*REQUIREMENT*. Arrange every line of the material into a Markdown table with the columns "n" and "Line," numbering the rows in order and skipping blank lines. Leave the pictures out of your answer.

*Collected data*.
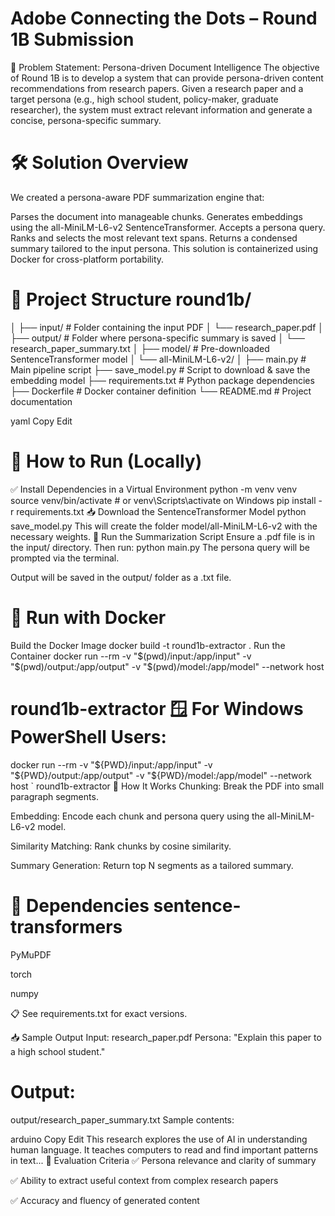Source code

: # Adobe Connecting the Dots – Round 1B Submission
🎯 Problem Statement: Persona-driven Document Intelligence The objective of Round 1B is to develop a system that can provide persona-driven content recommendations from research papers. Given a research paper and a target persona (e.g., high school student, policy-maker, graduate researcher), the system must extract relevant information and generate a concise, persona-specific summary.

# 🛠️ Solution Overview 
We created a persona-aware PDF summarization engine that:

Parses the document into manageable chunks. Generates embeddings using the all-MiniLM-L6-v2 SentenceTransformer. Accepts a persona query. Ranks and selects the most relevant text spans. Returns a condensed summary tailored to the input persona. This solution is containerized using Docker for cross-platform portability.

# 📂 Project Structure round1b/ 
│ ├── input/ # Folder containing the input PDF │ └── research_paper.pdf │ ├── output/ # Folder where persona-specific summary is saved │ └── research_paper_summary.txt │ ├── model/ # Pre-downloaded SentenceTransformer model │ └── all-MiniLM-L6-v2/ │ ├── main.py # Main pipeline script ├── save_model.py # Script to download & save the embedding model ├── requirements.txt # Python package dependencies ├── Dockerfile # Docker container definition └── README.md # Project documentation

yaml Copy Edit

# 🚀 How to Run (Locally)

✅ Install Dependencies in a Virtual Environment python -m venv venv source venv/bin/activate # or venv\Scripts\activate on Windows pip install -r requirements.txt 📥 Download the SentenceTransformer Model python save_model.py This will create the folder model/all-MiniLM-L6-v2 with the necessary weights.
🧪 Run the Summarization Script Ensure a .pdf file is in the input/ directory. Then run: python main.py The persona query will be prompted via the terminal.

Output will be saved in the output/ folder as a .txt file.

# 🐳 Run with Docker

Build the Docker Image docker build -t round1b-extractor . Run the Container docker run --rm
-v "$(pwd)/input:/app/input"
-v "$(pwd)/output:/app/output"
-v "$(pwd)/model:/app/model"
--network host
# round1b-extractor 🪟 For Windows PowerShell Users:

docker run --rm -v "${PWD}/input:/app/input" -v "${PWD}/output:/app/output" -v "${PWD}/model:/app/model" --network host ` round1b-extractor 🧠 How It Works Chunking: Break the PDF into small paragraph segments.

Embedding: Encode each chunk and persona query using the all-MiniLM-L6-v2 model.

Similarity Matching: Rank chunks by cosine similarity.

Summary Generation: Return top N segments as a tailored summary.

# 📌 Dependencies sentence-transformers

PyMuPDF

torch

numpy

📋 See requirements.txt for exact versions.

📥 Sample Output Input: research_paper.pdf Persona: "Explain this paper to a high school student."

# Output:

output/research_paper_summary.txt Sample contents:

arduino Copy Edit This research explores the use of AI in understanding human language. It teaches computers to read and find important patterns in text... 🧪 Evaluation Criteria ✅ Persona relevance and clarity of summary

✅ Ability to extract useful context from complex research papers

✅ Accuracy and fluency of generated content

*SOLVED PROBLEM*.
| n | Line |
|---|---|
| 1 | Source code |
| 2 | : # Adobe Connecting the Dots – Round 1B Submission |
| 3 | 🎯 Problem Statement: Persona-driven Document Intelligence The objective of Round 1B is to develop a system that can provide persona-driven content recommendations from research papers. Given a research paper and a target persona (e.g., high school student, policy-maker, graduate researcher), the system must extract relevant information and generate a concise, persona-specific summary. |
| 4 | # 🛠️ Solution Overview  |
| 5 | We created a persona-aware PDF summarization engine that: |
| 6 | Parses the document into manageable chunks. Generates embeddings using the all-MiniLM-L6-v2 SentenceTransformer. Accepts a persona query. Ranks and selects the most relevant text spans. Returns a condensed summary tailored to the input persona. This solution is containerized using Docker for cross-platform portability. |
| 7 | # 📂 Project Structure round1b/  |
| 8 | │ ├── input/ # Folder containing the input PDF │ └── research_paper.pdf │ ├── output/ # Folder where persona-specific summary is saved │ └── research_paper_summary.txt │ ├── model/ # Pre-downloaded SentenceTransformer model │ └── all-MiniLM-L6-v2/ │ ├── main.py # Main pipeline script ├── save_model.py # Script to download & save the embedding model ├── requirements.txt # Python package dependencies ├── Dockerfile # Docker container definition └── README.md # Project documentation |
| 9 | yaml Copy Edit |
| 10 | # 🚀 How to Run (Locally) |
| 11 | ✅ Install Dependencies in a Virtual Environment python -m venv venv source venv/bin/activate # or venv\Scripts\activate on Windows pip install -r requirements.txt 📥 Download the SentenceTransformer Model python save_model.py This will create the folder model/all-MiniLM-L6-v2 with the necessary weights. |
| 12 | 🧪 Run the Summarization Script Ensure a .pdf file is in the input/ directory. Then run: python main.py The persona query will be prompted via the terminal. |
| 13 | Output will be saved in the output/ folder as a .txt file. |
| 14 | # 🐳 Run with Docker |
| 15 | Build the Docker Image docker build -t round1b-extractor . Run the Container docker run --rm |
| 16 | -v "$(pwd)/input:/app/input" |
| 17 | -v "$(pwd)/output:/app/output" |
| 18 | -v "$(pwd)/model:/app/model" |
| 19 | --network host |
| 20 | # round1b-extractor 🪟 For Windows PowerShell Users: |
| 21 | docker run --rm -v "${PWD}/input:/app/input" -v "${PWD}/output:/app/output" -v "${PWD}/model:/app/model" --network host ` round1b-extractor 🧠 How It Works Chunking: Break the PDF into small paragraph segments. |
| 22 | Embedding: Encode each chunk and persona query using the all-MiniLM-L6-v2 model. |
| 23 | Similarity Matching: Rank chunks by cosine similarity. |
| 24 | Summary Generation: Return top N segments as a tailored summary. |
| 25 | # 📌 Dependencies sentence-transformers |
| 26 | PyMuPDF |
| 27 | torch |
| 28 | numpy |
| 29 | 📋 See requirements.txt for exact versions. |
| 30 | 📥 Sample Output Input: research_paper.pdf Persona: "Explain this paper to a high school student." |
| 31 | # Output: |
| 32 | output/research_paper_summary.txt Sample contents: |
| 33 | arduino Copy Edit This research explores the use of AI in understanding human language. It teaches computers to read and find important patterns in text... 🧪 Evaluation Criteria ✅ Persona relevance and clarity of summary |
| 34 | ✅ Ability to extract useful context from complex research papers |
| 35 | ✅ Accuracy and fluency of generated content |